Ceux-ci seraient ensuite déposés sur un compte bancaire en guise de garantie avant d'être encaissés par le destinataire lorsqu'il lit l'e-mail (le destinataire pourrait également refuser le paiement et renvoyer l'argent à l'expéditeur). Cela créerait un incitatif à envoyer des e-mails de manière ciblée. Un autre modèle: un frais de port numérique analogue à la poste physique.
En 2006, les messageries électroniques Yahoo et AOL voulaient introduire un timbre virtuel d'une valeur de 25 centimes de dollar. Le courrier électronique qui serait «affranchi» avec une telle vignette serait livré directement dans la boîte aux lettres du destinataire.

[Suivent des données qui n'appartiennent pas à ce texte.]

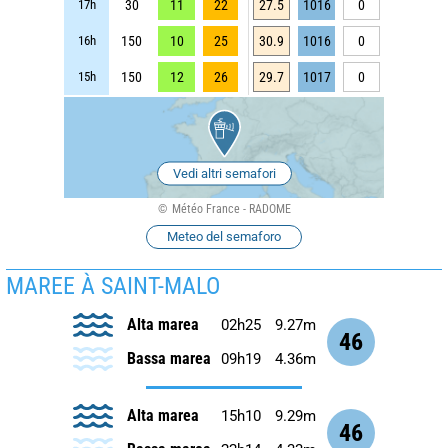
17h
30
11
22
27.5
1016
0
16h
150
10
25
30.9
1016
0
15h
150
12
26
29.7
1017
0
Vedi altri semafori
Météo France - RADOME
Meteo del semaforo
MAREE À SAINT-MALO
Alta marea
02h25
9.27m
46
Bassa marea
09h19
4.36m
Alta marea
15h10
9.29m
46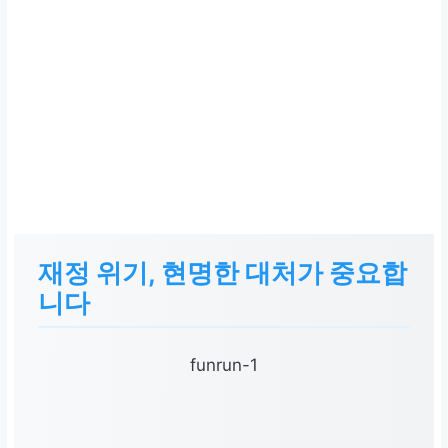
재정 위기, 현명한 대처가 중요합
니다
funrun-1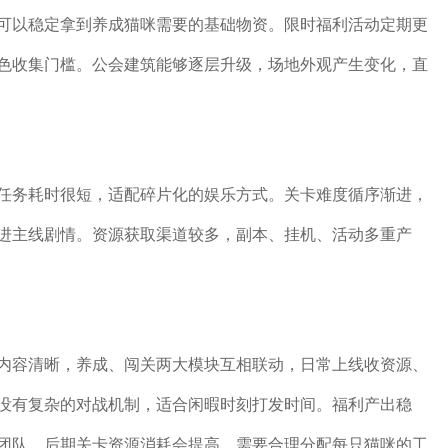
可以稳定拿到养成猫咪需要的基础物资。限时福利活动定期更
色收集门槛。公会建筑能够逐层升级，场地外观产生变化，直
任务耗时很短，适配碎片化的娱乐方式。关卡难度循序渐进，
进主线剧情。资源获取渠道较多，副本、挂机、活动多重产
内容清晰，养成、闯关两大模块互相联动，日常上线收资源、
没有复杂的对战机制，适合闲暇时刻打发时间。福利产出稳
团队。后期关卡资源消耗会提高，需要合理分配每只猫咪的工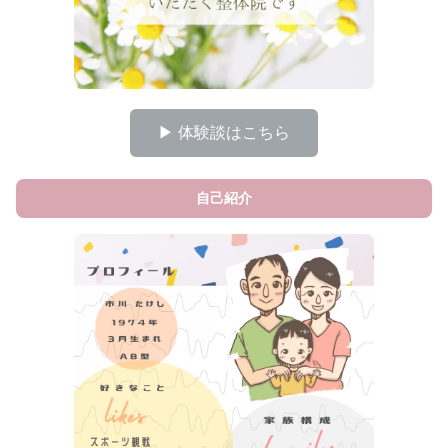
▶ 体験談はこちら
自己紹介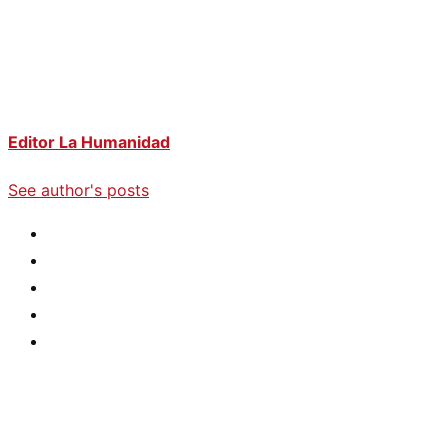
Editor La Humanidad
See author's posts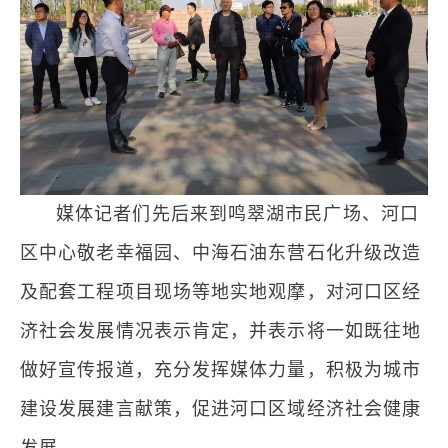
媒体记者们先后来到鸣翠湖市民广场、河口
区中心敬老幸福园、中海石油东营石化升级改造
及配套工程项目现场等地实地观摩，对河口区经
济社会发展情况表示肯定，并表示将一如既往地
做好宣传报道，充分发挥媒体力量，积极为城市
建设发展建言献策，促进河口区域经济社会健康
发展。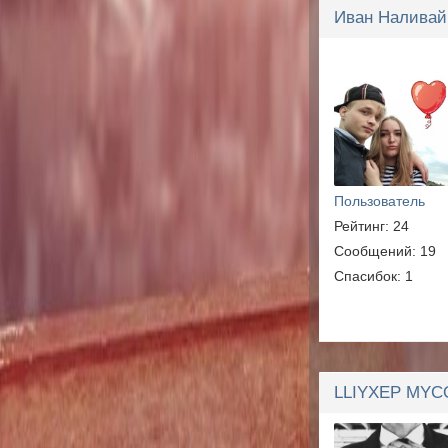
Иван Наливай
Пользователь
Рейтинг: 24
Сообщений: 19
Спасибок: 1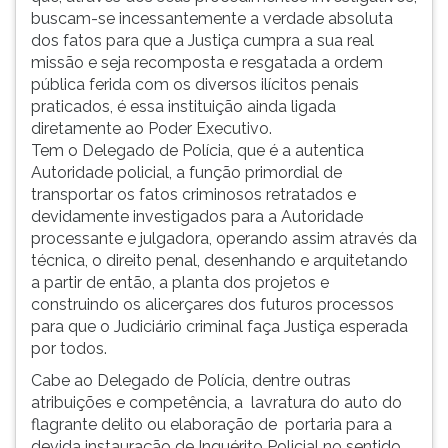
buscam-se incessantemente a verdade absoluta
ouvir
dos fatos para que a Justiça cumpra a sua real
essa
missão e seja recomposta e resgatada a ordem
instrução
pública ferida com os diversos ilícitos penais
novamente.
praticados, é essa instituição ainda ligada
diretamente ao Poder Executivo.
Tem o Delegado de Polícia, que é a autentica
Autoridade policial, a função primordial de
transportar os fatos criminosos retratados e
devidamente investigados para a Autoridade
processante e julgadora, operando assim através da
técnica, o direito penal, desenhando e arquitetando
a partir de então, a planta dos projetos e
construindo os alicerçares dos futuros processos
para que o Judiciário criminal faça Justiça esperada
por todos.
Cabe ao Delegado de Polícia, dentre outras
atribuições e competência, a lavratura do auto do
flagrante delito ou elaboração de portaria para a
devida instauração de Inquérito Policial no sentido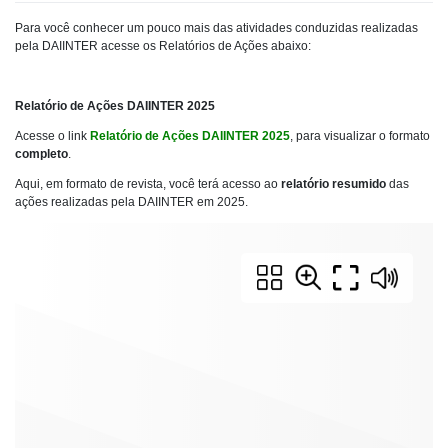
Para você conhecer um pouco mais das atividades conduzidas realizadas
pela DAIINTER acesse os Relatórios de Ações abaixo:
Relatório de Ações DAIINTER 2025
Acesse o link
Relatório de Ações DAIINTER 2025
, para visualizar o formato
completo
.
Aqui, em formato de revista, você terá acesso ao
relatório resumido
das
ações realizadas pela DAIINTER em 2025.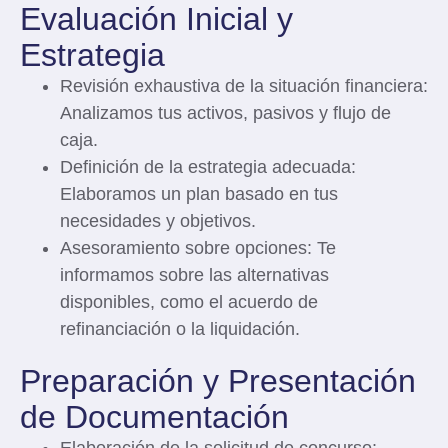
Evaluación Inicial y
Estrategia
Revisión exhaustiva de la situación financiera
:
Analizamos tus activos, pasivos y flujo de
caja.
Definición de la estrategia adecuada
:
Elaboramos un plan basado en tus
necesidades y objetivos.
Asesoramiento sobre opciones
: Te
informamos sobre las alternativas
disponibles, como el acuerdo de
refinanciación o la liquidación.
Preparación y Presentación
de Documentación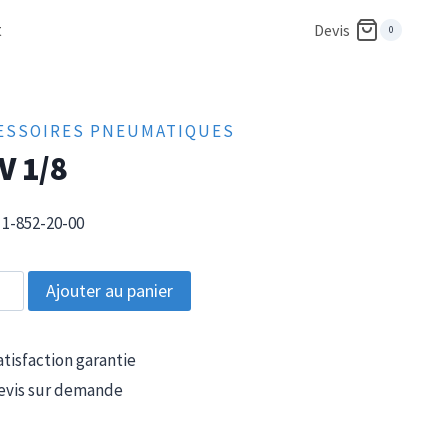
t
Devis
0
ESSOIRES PNEUMATIQUES
V 1/8
1-852-20-00
tité
Ajouter au panier
tisfaction garantie
vis sur demande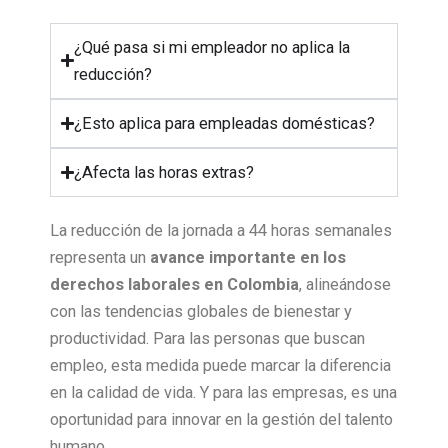
¿Qué pasa si mi empleador no aplica la
reducción?
¿Esto aplica para empleadas domésticas?
¿Afecta las horas extras?
La reducción de la jornada a 44 horas semanales
representa un
avance importante en los
derechos laborales en Colombia
, alineándose
con las tendencias globales de bienestar y
productividad. Para las personas que buscan
empleo, esta medida puede marcar la diferencia
en la calidad de vida. Y para las empresas, es una
oportunidad para innovar en la gestión del talento
humano.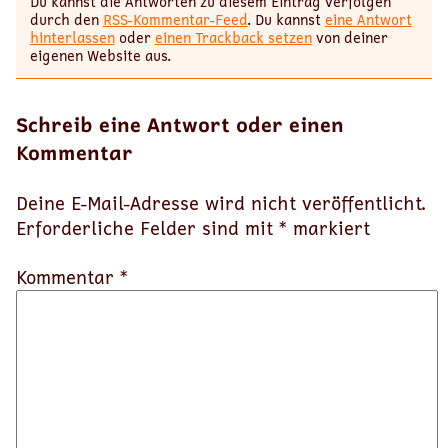
Du kannst die Antworten zu diesem Eintrag verfolgen
durch den
RSS-Kommentar-Feed
. Du kannst
eine Antwort
hinterlassen
oder
einen Trackback setzen
von deiner
eigenen Website aus.
Schreib eine Antwort oder einen
Kommentar
Deine E-Mail-Adresse wird nicht veröffentlicht.
Erforderliche Felder sind mit
*
markiert
Kommentar *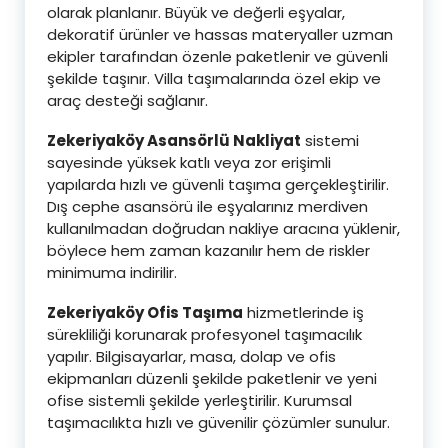
olarak planlanır. Büyük ve değerli eşyalar,
dekoratif ürünler ve hassas materyaller uzman
ekipler tarafından özenle paketlenir ve güvenli
şekilde taşınır. Villa taşımalarında özel ekip ve
araç desteği sağlanır.
Zekeriyaköy Asansörlü Nakliyat
sistemi
sayesinde yüksek katlı veya zor erişimli
yapılarda hızlı ve güvenli taşıma gerçekleştirilir.
Dış cephe asansörü ile eşyalarınız merdiven
kullanılmadan doğrudan nakliye aracına yüklenir,
böylece hem zaman kazanılır hem de riskler
minimuma indirilir.
Zekeriyaköy Ofis Taşıma
hizmetlerinde iş
sürekliliği korunarak profesyonel taşımacılık
yapılır. Bilgisayarlar, masa, dolap ve ofis
ekipmanları düzenli şekilde paketlenir ve yeni
ofise sistemli şekilde yerleştirilir. Kurumsal
taşımacılıkta hızlı ve güvenilir çözümler sunulur.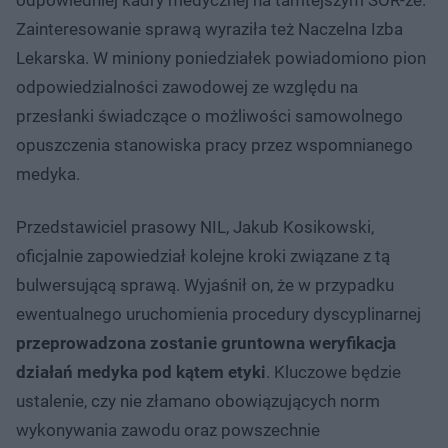
Zainteresowanie sprawą wyraziła też Naczelna Izba
Lekarska. W miniony poniedziałek powiadomiono pion
odpowiedzialności zawodowej ze względu na
przesłanki świadczące o możliwości samowolnego
opuszczenia stanowiska pracy przez wspomnianego
medyka.
Przedstawiciel prasowy NIL, Jakub Kosikowski,
oficjalnie zapowiedział kolejne kroki związane z tą
bulwersującą sprawą. Wyjaśnił on, że w przypadku
ewentualnego uruchomienia procedury dyscyplinarnej
przeprowadzona zostanie gruntowna weryfikacja
działań medyka pod kątem etyki
. Kluczowe będzie
ustalenie, czy nie złamano obowiązujących norm
wykonywania zawodu oraz powszechnie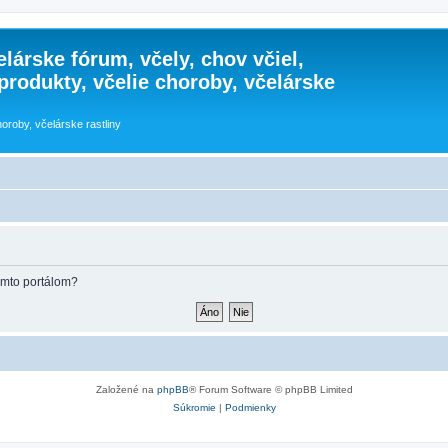
lárske fórum, včely, chov včiel,
 produkty, včelie choroby, včelárske
horoby, včelárske rastliny
týmto portálom?
Založené na
phpBB
® Forum Software © phpBB Limited
Súkromie
|
Podmienky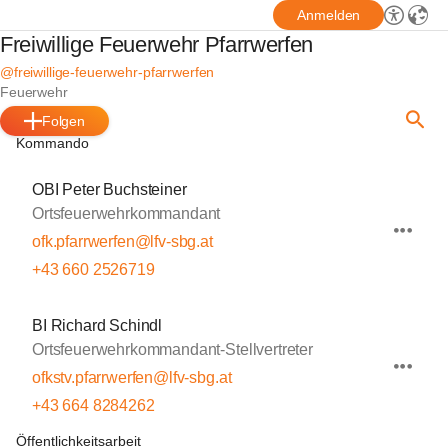
Anmelden
Freiwillige Feuerwehr Pfarrwerfen
@freiwillige-feuerwehr-pfarrwerfen
Feuerwehr
Folgen
Kommando
OBI Peter Buchsteiner
Ortsfeuerwehrkommandant
ofk.pfarrwerfen@lfv-sbg.at
+43 660 2526719
BI Richard Schindl
Ortsfeuerwehrkommandant-Stellvertreter
ofkstv.pfarrwerfen@lfv-sbg.at
+43 664 8284262
Öffentlichkeitsarbeit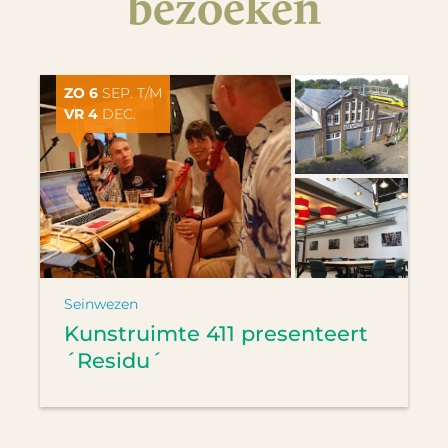
bezoeken
ZO 6
SEP. T/M
VR 4
DEC.
Seinwezen
Kunstruimte 411 presenteert
´Residu´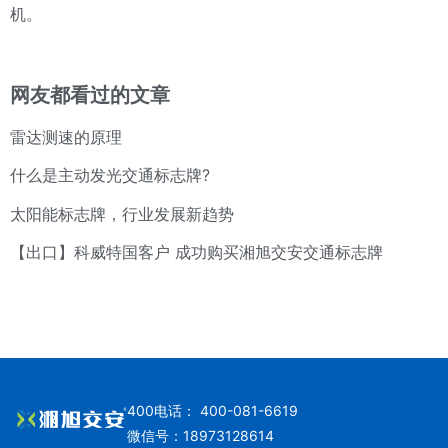
机。
网友都看过的文章
雷达测速的原理
什么是主动发光交通标志牌?
太阳能标志牌，行业发展新趋势
【出口】科威特国客户 成功购买湘旭交安交通标志牌
400电话： 400-081-6619
微信号：18973128614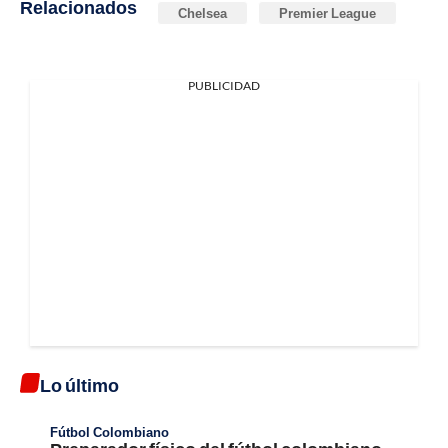
Relacionados
Chelsea
Premier League
PUBLICIDAD
Lo último
Fútbol Colombiano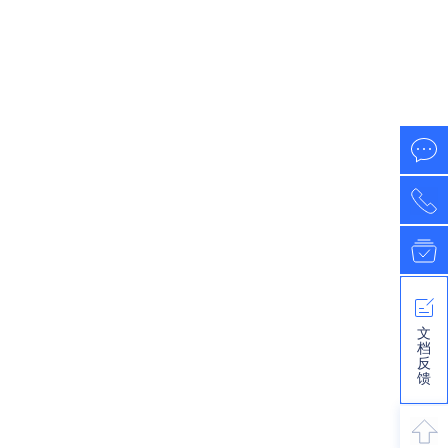
文
档
反
馈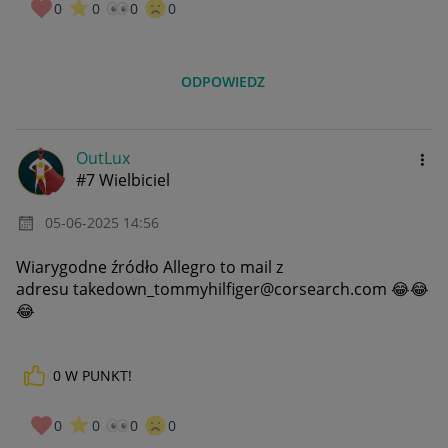
0
0
0
0
ODPOWIEDZ
OutLux
#7 Wielbiciel
‎05-06-2025
14:56
Wiarygodne źródło Allegro to mail z
adresu takedown_tommyhilfiger@corsearch.com
😂
😂
😂
0
W PUNKT!
0
0
0
0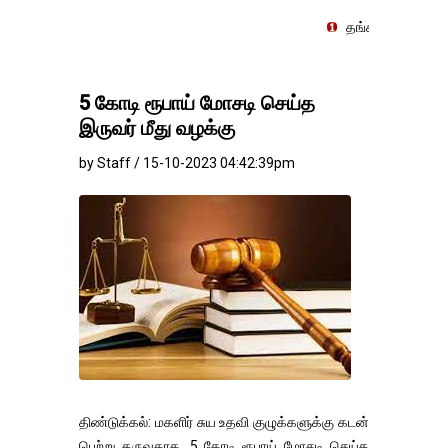
தங்கம்-வெள்ளி விலை மாற்றமின்ற
5 கோடி ரூபாய் மோசடி செய்த
இருவர் மீது வழக்கு
by Staff / 15-10-2023 04:42:39pm
திண்டுக்கல்: மகளிர் சுய உதவி குழுக்களுக்கு கடன்
பெற்று தருவதாக, 5 கோடி ரூபாய் மோசடி செய்த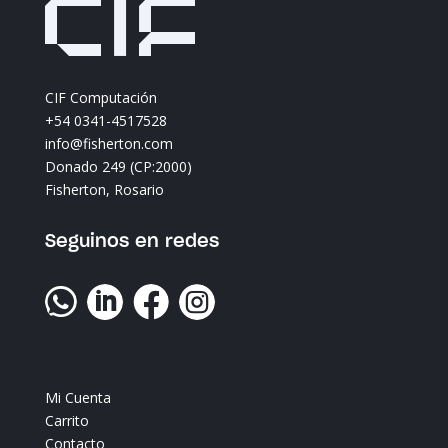
CIF Computación
+54 0341-4517528
info@fisherton.com
Donado 249 (CP:2000)
Fisherton, Rosario
Seguinos en redes




Mi Cuenta
Carrito
Contacto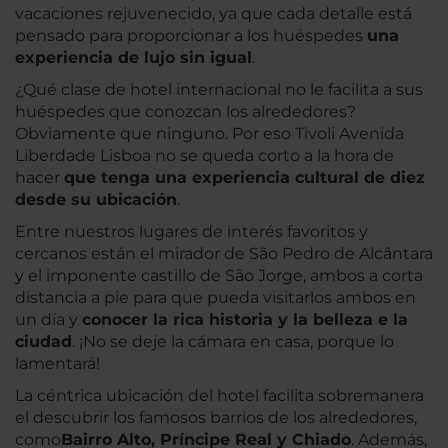
vacaciones rejuvenecido, ya que cada detalle está
pensado para proporcionar a los huéspedes
una
experiencia de lujo sin igual
.
¿Qué clase de hotel internacional no le facilita a sus
huéspedes que conozcan los alrededores?
Obviamente que ninguno. Por eso Tivoli Avenida
Liberdade Lisboa no se queda corto a la hora de
hacer
que tenga una experiencia cultural de diez
desde su ubicación
.
Entre nuestros lugares de interés favoritos y
cercanos están el mirador de São Pedro de Alcântara
y el imponente castillo de São Jorge, ambos a corta
distancia a pie para que pueda visitarlos ambos en
un día y
conocer la rica historia y la belleza e la
ciudad
. ¡No se deje la cámara en casa, porque lo
lamentará!
La céntrica ubicación del hotel facilita sobremanera
el descubrir los famosos barrios de los alrededores,
como
Bairro Alto, Príncipe Real y Chiado
. Además,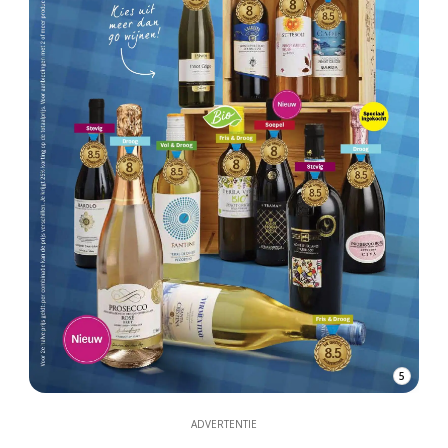
5
ADVERTENTIE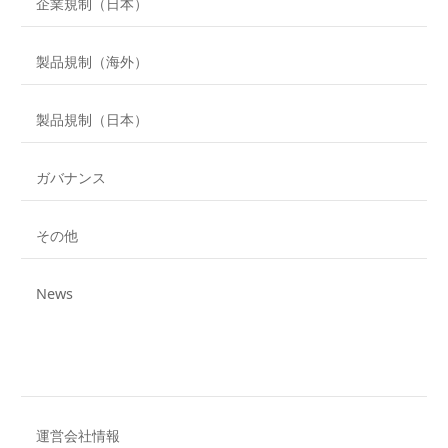
企業規制（日本）
製品規制（海外）
製品規制（日本）
ガバナンス
その他
News
運営会社情報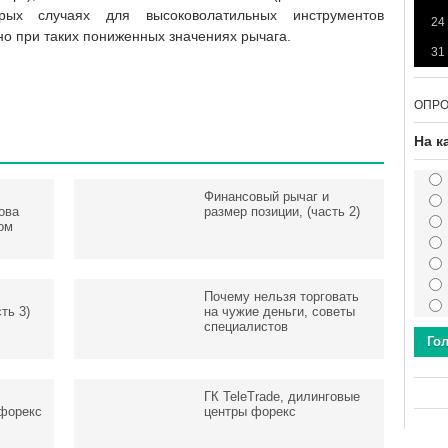
рых случаях для высоковолатильных инструментов
24
о при таких пониженных значениях рычага.
31
ОПР
На к
Финансовый рычаг и
ова
размер позиции, (часть 2)
ом
Почему нельзя торговать
ть 3)
на чужие деньги, советы
специалистов
Го
ГК TeleTrade, дилинговые
форекс
центры форекс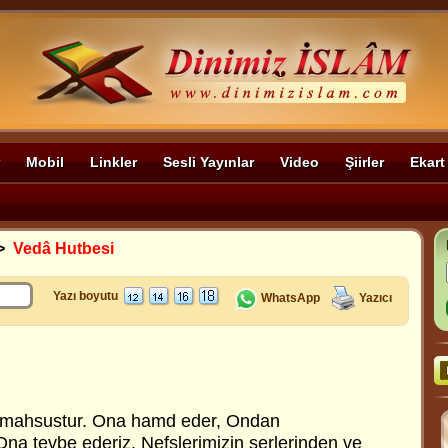
Mobil
Linkler
Sesli Yayınlar
Video
Şiirler
Ekart
>
Vedâ Hutbesi
Yazı boyutu
WhatsApp
Yazıcı
 mahsustur. Ona hamd eder, Ondan
Ona tevbe ederiz. Nefslerimizin şerlerinden ve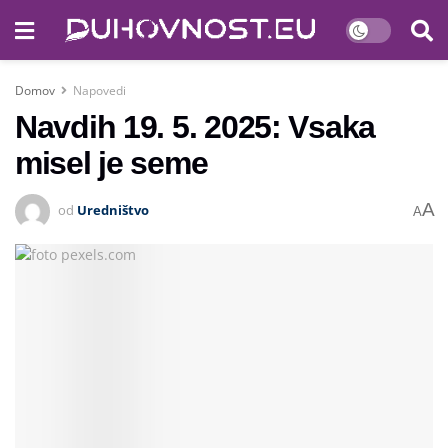
Domov
Napovedi
Navdih 19. 5. 2025: Vsaka
misel je seme
A
od
Uredništvo
A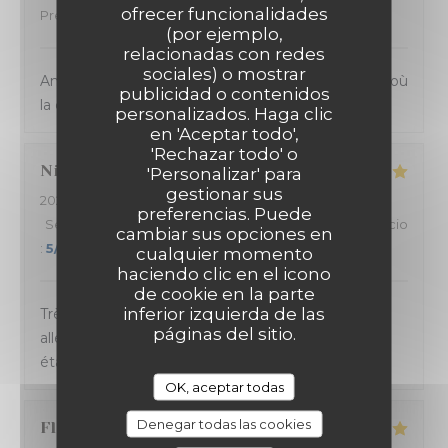
ofrecer funcionalidades
Precio
:
4
/5
(por ejemplo,
relacionadas con redes
sociales) o mostrar
Ambiance et service sympathique dans ce bistrot où
publicidad o contenidos
la cuisine sicilienne est goûteuse et joyeuse.
personalizados. Haga clic
en 'Aceptar todo',
'Rechazar todo' o
Nicolas
B
'Personalizar' para
gestionar sus
2024-03-14
- 20:45 - Invitados 4
preferencias. Puede
Servicio
:
5
/5
Ambiente
:
5
/5
Menú
:
5
/5
Calidad / Precio
cambiar sus opciones en
:
5
/5
cualquier momento
haciendo clic en el icono
de cookie en la parte
inferior izquierda de las
Très bonne soirée passée à La Massara ! Carte
páginas del sitio.
alléchante, service sympa et rapide. Les pizzas
étaient délicieuses. Excellent rapport qualité/prix.
OK, aceptar todas
Denegar todas las cookies
Florence
C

Les e-mails gratuits auraient pu continuer à être envoyés, mais auraient dû d'abord traverser les vannes algorithmiques des filtres anti-spam.
Time Warner, la société mère de Yahoo, espérait en tirer des revenus entre 250 et 350 millions de dollars par an. Mais la direction a changé de stratégie: au lieu de frais de port numériques, elle a introduit une série de services gratuits financés par la publicité.
Une mentalité toxique en a émergé: nous avons tendance à estimer que tous les services numériques doivent être gratuits. Cette mentalité a finalement conduit à une manière de consommer les informations qui mène à beaucoup de gaspillage.
Les études d’économie comportementale montrent que même des «amendes» minimes peuvent modifier les habitudes de consommation. Si l'on doit payer quelques centimes pour un sac en plastique, on réfléchit à deux fois si on en a vraiment besoin. C'est la même chose avec une lettre.
Si les fournisseurs de messagerie électronique ou de moteurs de recherche exigeaient des frais pour leurs services, les informations auraient peut-être plus de valeur pour nous.